* **PROBLEM REQUIREMENTS**
Each entry should be set down exactly as written, except for any picture it holds.

Records contained in a dataset
[Start of section]

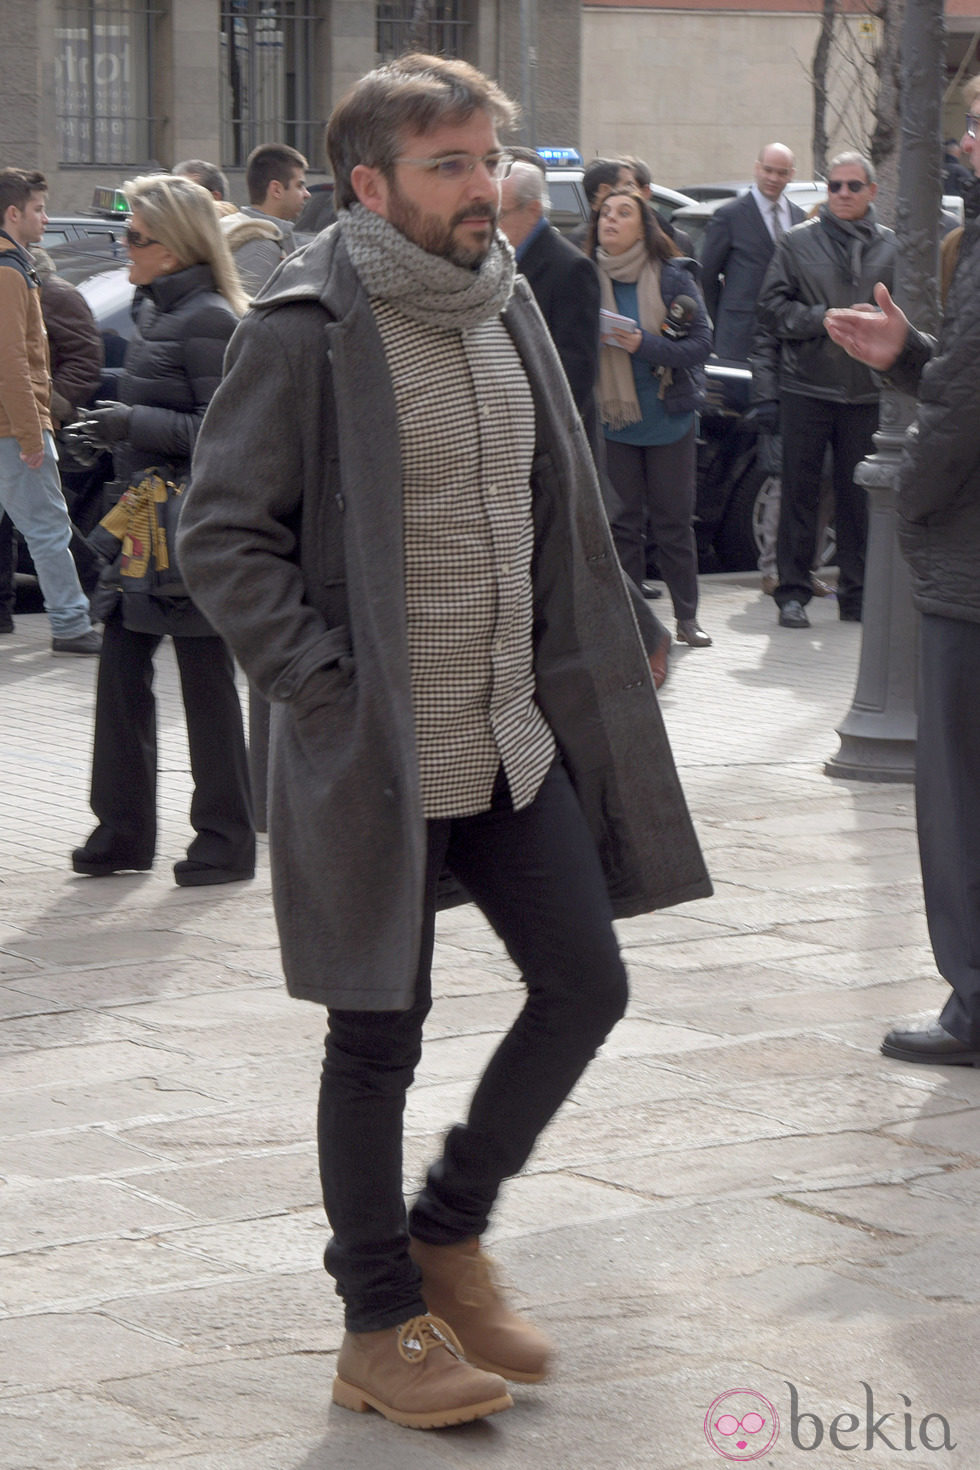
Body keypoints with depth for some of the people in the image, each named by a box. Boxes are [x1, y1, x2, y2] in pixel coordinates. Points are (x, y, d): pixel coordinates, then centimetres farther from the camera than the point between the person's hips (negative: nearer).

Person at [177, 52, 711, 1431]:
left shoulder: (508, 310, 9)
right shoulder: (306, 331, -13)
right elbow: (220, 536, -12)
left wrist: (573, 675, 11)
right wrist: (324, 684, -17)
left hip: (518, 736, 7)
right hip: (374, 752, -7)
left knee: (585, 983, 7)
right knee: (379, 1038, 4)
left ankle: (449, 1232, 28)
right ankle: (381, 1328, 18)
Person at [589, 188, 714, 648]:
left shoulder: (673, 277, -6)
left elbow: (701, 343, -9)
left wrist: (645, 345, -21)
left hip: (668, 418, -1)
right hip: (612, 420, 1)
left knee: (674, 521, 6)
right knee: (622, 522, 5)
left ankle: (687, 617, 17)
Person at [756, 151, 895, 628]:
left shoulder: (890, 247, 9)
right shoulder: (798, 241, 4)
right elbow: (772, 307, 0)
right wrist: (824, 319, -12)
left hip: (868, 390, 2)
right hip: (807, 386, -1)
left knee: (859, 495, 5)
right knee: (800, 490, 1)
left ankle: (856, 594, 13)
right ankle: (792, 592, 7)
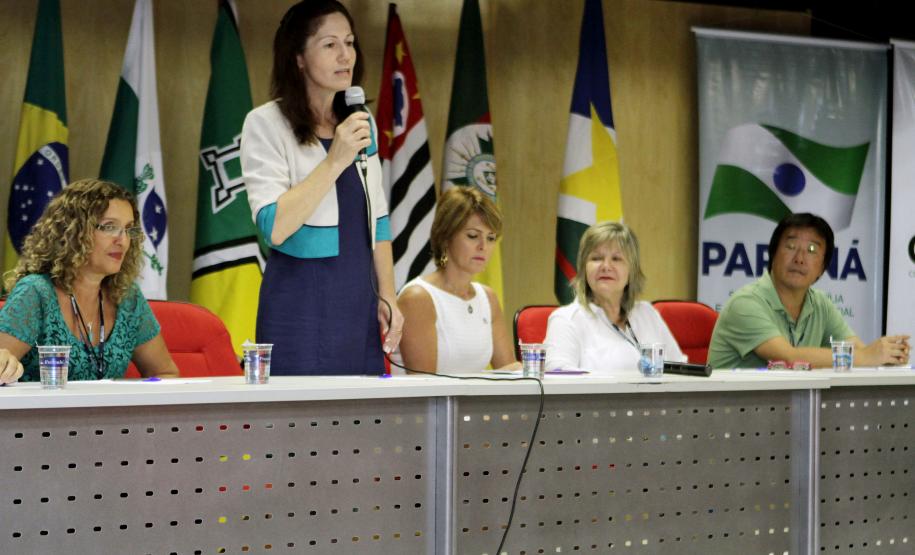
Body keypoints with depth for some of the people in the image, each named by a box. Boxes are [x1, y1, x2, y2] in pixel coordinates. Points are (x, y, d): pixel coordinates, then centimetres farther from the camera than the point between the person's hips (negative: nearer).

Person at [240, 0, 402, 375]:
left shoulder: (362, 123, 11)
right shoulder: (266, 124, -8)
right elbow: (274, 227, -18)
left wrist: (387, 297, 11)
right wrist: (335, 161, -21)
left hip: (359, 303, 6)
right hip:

[End of section]

* **ANSWER BOX**
Body keypoints with depth for some of the people in the image, each named by a box. Boxes are [x1, y1, x2, y2] in pixel coordinates. Points are (x, y, d): pixel coordinates, then centimetres farther from the camera than the point between the person's hips (negative: nearer).

Person at [177, 52, 711, 1431]:
left shoulder: (508, 310, 9)
right shoulder: (306, 331, -13)
right elbow: (220, 536, -12)
left wrist: (573, 675, 11)
right wrist: (324, 684, -17)
left hip: (518, 736, 7)
right hip: (374, 752, -7)
left knee: (585, 983, 7)
right knee: (379, 1038, 4)
left ankle: (449, 1232, 28)
right ankle: (381, 1328, 18)
Person at [589, 188, 714, 648]:
left shoulder: (673, 277, -6)
left elbow: (701, 343, -9)
left wrist: (645, 345, -21)
left hip: (668, 418, -1)
right hip: (612, 420, 1)
left knee: (674, 521, 6)
right knee: (622, 522, 5)
left ankle: (687, 617, 17)
Person at [756, 151, 895, 628]:
left shoulder: (890, 247, 9)
right shoulder: (798, 241, 4)
right elbow: (772, 307, 0)
right wrist: (824, 319, -12)
left hip: (868, 390, 2)
right hip: (807, 386, -1)
left knee: (859, 495, 5)
right knee: (800, 490, 1)
left ankle: (856, 594, 13)
right ankle: (792, 592, 7)
Body keypoints with depth for some of the people in the image, each named by a box. Boxes are [x1, y1, x2, y2] in pixel coordinates. Points are (x, y, d): pixel coordinates, then centimetres farther from the camera than the point between the person's hips (negative: nearer).

Person at [240, 0, 402, 375]:
left shoulder: (362, 123, 11)
right shoulder: (266, 124, -8)
right elbow: (274, 227, -18)
left wrist: (387, 297, 11)
right wrist: (335, 161, -21)
left hip: (359, 303, 6)
right hip:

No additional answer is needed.